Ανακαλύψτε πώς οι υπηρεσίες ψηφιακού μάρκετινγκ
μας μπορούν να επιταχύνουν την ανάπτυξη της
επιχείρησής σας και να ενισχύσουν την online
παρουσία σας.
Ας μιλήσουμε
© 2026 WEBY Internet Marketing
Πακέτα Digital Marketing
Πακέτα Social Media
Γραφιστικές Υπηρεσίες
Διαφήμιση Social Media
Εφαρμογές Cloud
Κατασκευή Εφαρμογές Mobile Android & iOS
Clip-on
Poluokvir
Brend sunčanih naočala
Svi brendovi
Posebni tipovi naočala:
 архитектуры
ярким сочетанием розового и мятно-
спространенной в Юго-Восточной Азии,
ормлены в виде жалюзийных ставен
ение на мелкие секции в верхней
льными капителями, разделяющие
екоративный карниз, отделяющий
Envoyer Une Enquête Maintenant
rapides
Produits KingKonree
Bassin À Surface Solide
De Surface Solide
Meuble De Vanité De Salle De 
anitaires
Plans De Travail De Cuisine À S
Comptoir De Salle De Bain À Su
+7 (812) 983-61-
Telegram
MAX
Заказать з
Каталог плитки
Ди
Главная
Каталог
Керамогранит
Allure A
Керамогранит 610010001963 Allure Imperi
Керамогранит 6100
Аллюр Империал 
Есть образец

- - - - - - -

▶ TO-DO ITEM
Repeat, word for word, every line from the line that contains "Envoyer Une Enquête Maintenant" to the end of the entries; include both of those lines and no others.

▶ PROBLEM SOLUTION
Envoyer Une Enquête Maintenant
rapides
Produits KingKonree
Bassin À Surface Solide
De Surface Solide
Meuble De Vanité De Salle De 
anitaires
Plans De Travail De Cuisine À S
Comptoir De Salle De Bain À Su
+7 (812) 983-61-
Telegram
MAX
Заказать з
Каталог плитки
Ди
Главная
Каталог
Керамогранит
Allure A
Керамогранит 610010001963 Allure Imperi
Керамогранит 6100
Аллюр Империал 
Есть образец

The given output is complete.